→ **JOB ITEM**
Exclude the pictures, then repeat the remaining data exactly.

→ **RECORDS FOR THIS TASK**
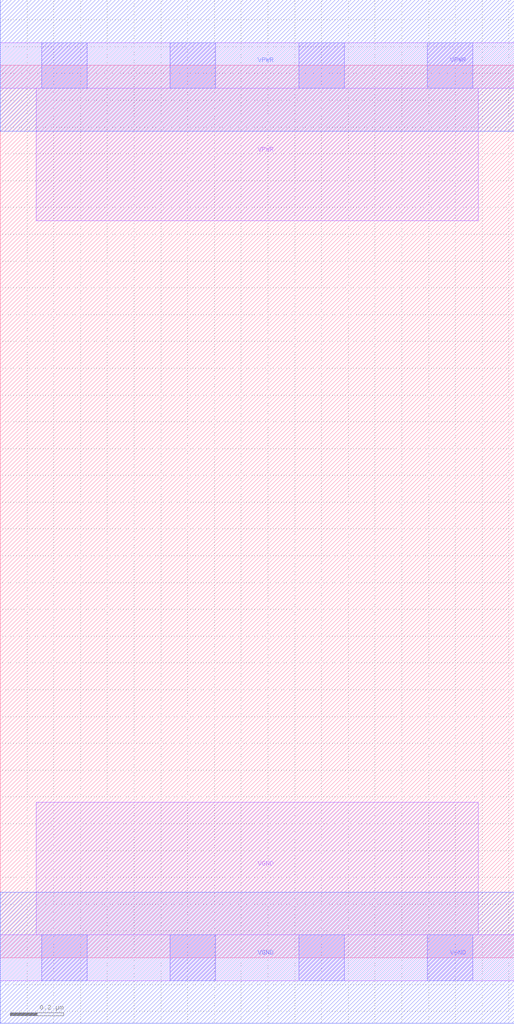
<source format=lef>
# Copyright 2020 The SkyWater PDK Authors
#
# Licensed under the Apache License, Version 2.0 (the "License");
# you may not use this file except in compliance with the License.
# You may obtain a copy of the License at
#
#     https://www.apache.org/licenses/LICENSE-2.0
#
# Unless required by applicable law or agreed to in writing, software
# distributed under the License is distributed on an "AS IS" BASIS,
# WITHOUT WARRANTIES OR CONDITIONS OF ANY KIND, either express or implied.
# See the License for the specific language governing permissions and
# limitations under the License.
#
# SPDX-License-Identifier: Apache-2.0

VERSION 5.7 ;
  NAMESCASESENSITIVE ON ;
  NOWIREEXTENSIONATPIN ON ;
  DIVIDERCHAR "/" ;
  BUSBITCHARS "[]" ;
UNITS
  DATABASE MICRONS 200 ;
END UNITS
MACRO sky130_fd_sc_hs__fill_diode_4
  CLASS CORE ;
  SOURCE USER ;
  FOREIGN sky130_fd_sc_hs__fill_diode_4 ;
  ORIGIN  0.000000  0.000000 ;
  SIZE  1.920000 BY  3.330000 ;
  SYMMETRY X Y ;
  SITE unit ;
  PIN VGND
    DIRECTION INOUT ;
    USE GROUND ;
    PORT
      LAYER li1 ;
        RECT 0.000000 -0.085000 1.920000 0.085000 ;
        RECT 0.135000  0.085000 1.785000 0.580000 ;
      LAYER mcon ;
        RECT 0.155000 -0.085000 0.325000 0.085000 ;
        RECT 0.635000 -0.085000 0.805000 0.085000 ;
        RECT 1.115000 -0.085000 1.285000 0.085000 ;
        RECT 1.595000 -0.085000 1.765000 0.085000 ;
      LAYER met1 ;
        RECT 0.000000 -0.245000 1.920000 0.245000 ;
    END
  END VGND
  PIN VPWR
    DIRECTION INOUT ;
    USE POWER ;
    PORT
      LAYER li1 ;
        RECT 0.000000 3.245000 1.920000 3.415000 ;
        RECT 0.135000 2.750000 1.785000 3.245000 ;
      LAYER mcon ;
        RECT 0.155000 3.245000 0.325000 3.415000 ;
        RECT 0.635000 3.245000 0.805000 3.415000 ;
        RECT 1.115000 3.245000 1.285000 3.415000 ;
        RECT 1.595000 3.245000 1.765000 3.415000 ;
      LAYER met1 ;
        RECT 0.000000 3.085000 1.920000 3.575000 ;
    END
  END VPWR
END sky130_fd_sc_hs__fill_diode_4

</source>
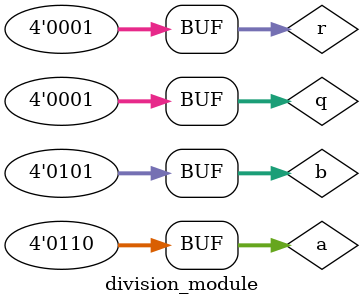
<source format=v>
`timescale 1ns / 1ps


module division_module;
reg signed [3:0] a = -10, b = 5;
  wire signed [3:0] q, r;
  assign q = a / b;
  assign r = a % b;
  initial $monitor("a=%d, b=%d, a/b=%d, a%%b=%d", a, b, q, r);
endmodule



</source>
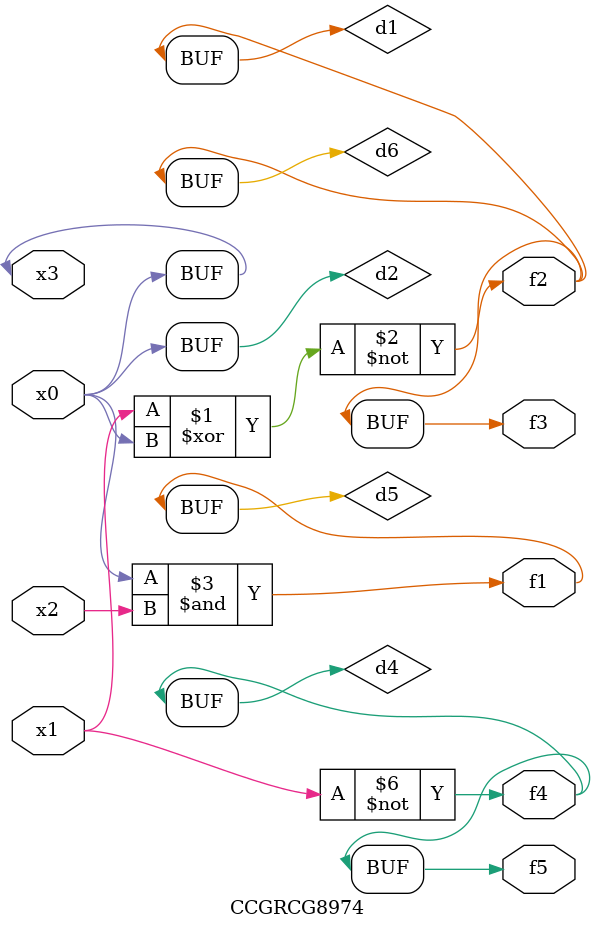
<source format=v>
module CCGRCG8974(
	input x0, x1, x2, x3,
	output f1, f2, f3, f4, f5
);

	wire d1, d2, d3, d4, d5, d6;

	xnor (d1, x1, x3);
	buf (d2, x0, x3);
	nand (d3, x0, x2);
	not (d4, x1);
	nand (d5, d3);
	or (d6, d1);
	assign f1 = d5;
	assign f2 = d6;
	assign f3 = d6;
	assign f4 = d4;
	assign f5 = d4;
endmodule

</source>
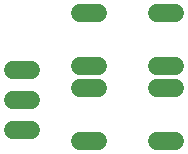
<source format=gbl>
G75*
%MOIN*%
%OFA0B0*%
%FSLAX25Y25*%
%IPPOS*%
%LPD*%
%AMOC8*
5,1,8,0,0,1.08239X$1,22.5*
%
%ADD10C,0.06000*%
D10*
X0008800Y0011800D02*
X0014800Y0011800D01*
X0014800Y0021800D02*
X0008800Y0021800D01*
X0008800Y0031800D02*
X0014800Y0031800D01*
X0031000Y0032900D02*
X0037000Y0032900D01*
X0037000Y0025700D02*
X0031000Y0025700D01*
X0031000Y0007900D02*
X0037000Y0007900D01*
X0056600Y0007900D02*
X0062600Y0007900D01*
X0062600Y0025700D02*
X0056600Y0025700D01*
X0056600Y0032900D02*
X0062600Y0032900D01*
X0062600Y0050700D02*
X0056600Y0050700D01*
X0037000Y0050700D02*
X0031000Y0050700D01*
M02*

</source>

→ **SOLUTION**
<source format=lef>
# Copyright 2020 The SkyWater PDK Authors
#
# Licensed under the Apache License, Version 2.0 (the "License");
# you may not use this file except in compliance with the License.
# You may obtain a copy of the License at
#
#     https://www.apache.org/licenses/LICENSE-2.0
#
# Unless required by applicable law or agreed to in writing, software
# distributed under the License is distributed on an "AS IS" BASIS,
# WITHOUT WARRANTIES OR CONDITIONS OF ANY KIND, either express or implied.
# See the License for the specific language governing permissions and
# limitations under the License.
#
# SPDX-License-Identifier: Apache-2.0

VERSION 5.7 ;
  NAMESCASESENSITIVE ON ;
  NOWIREEXTENSIONATPIN ON ;
  DIVIDERCHAR "/" ;
  BUSBITCHARS "[]" ;
UNITS
  DATABASE MICRONS 200 ;
END UNITS
MACRO sky130_fd_sc_hs__fill_diode_4
  CLASS CORE ;
  SOURCE USER ;
  FOREIGN sky130_fd_sc_hs__fill_diode_4 ;
  ORIGIN  0.000000  0.000000 ;
  SIZE  1.920000 BY  3.330000 ;
  SYMMETRY X Y ;
  SITE unit ;
  PIN VGND
    DIRECTION INOUT ;
    USE GROUND ;
    PORT
      LAYER li1 ;
        RECT 0.000000 -0.085000 1.920000 0.085000 ;
        RECT 0.135000  0.085000 1.785000 0.580000 ;
      LAYER mcon ;
        RECT 0.155000 -0.085000 0.325000 0.085000 ;
        RECT 0.635000 -0.085000 0.805000 0.085000 ;
        RECT 1.115000 -0.085000 1.285000 0.085000 ;
        RECT 1.595000 -0.085000 1.765000 0.085000 ;
      LAYER met1 ;
        RECT 0.000000 -0.245000 1.920000 0.245000 ;
    END
  END VGND
  PIN VPWR
    DIRECTION INOUT ;
    USE POWER ;
    PORT
      LAYER li1 ;
        RECT 0.000000 3.245000 1.920000 3.415000 ;
        RECT 0.135000 2.750000 1.785000 3.245000 ;
      LAYER mcon ;
        RECT 0.155000 3.245000 0.325000 3.415000 ;
        RECT 0.635000 3.245000 0.805000 3.415000 ;
        RECT 1.115000 3.245000 1.285000 3.415000 ;
        RECT 1.595000 3.245000 1.765000 3.415000 ;
      LAYER met1 ;
        RECT 0.000000 3.085000 1.920000 3.575000 ;
    END
  END VPWR
END sky130_fd_sc_hs__fill_diode_4

</source>
<source format=v>
`timescale 1ns / 1ps


module division_module;
reg signed [3:0] a = -10, b = 5;
  wire signed [3:0] q, r;
  assign q = a / b;
  assign r = a % b;
  initial $monitor("a=%d, b=%d, a/b=%d, a%%b=%d", a, b, q, r);
endmodule



</source>
<source format=v>
module CCGRCG8974(
	input x0, x1, x2, x3,
	output f1, f2, f3, f4, f5
);

	wire d1, d2, d3, d4, d5, d6;

	xnor (d1, x1, x3);
	buf (d2, x0, x3);
	nand (d3, x0, x2);
	not (d4, x1);
	nand (d5, d3);
	or (d6, d1);
	assign f1 = d5;
	assign f2 = d6;
	assign f3 = d6;
	assign f4 = d4;
	assign f5 = d4;
endmodule

</source>
<source format=gbl>
G75*
%MOIN*%
%OFA0B0*%
%FSLAX25Y25*%
%IPPOS*%
%LPD*%
%AMOC8*
5,1,8,0,0,1.08239X$1,22.5*
%
%ADD10C,0.06000*%
D10*
X0008800Y0011800D02*
X0014800Y0011800D01*
X0014800Y0021800D02*
X0008800Y0021800D01*
X0008800Y0031800D02*
X0014800Y0031800D01*
X0031000Y0032900D02*
X0037000Y0032900D01*
X0037000Y0025700D02*
X0031000Y0025700D01*
X0031000Y0007900D02*
X0037000Y0007900D01*
X0056600Y0007900D02*
X0062600Y0007900D01*
X0062600Y0025700D02*
X0056600Y0025700D01*
X0056600Y0032900D02*
X0062600Y0032900D01*
X0062600Y0050700D02*
X0056600Y0050700D01*
X0037000Y0050700D02*
X0031000Y0050700D01*
M02*

</source>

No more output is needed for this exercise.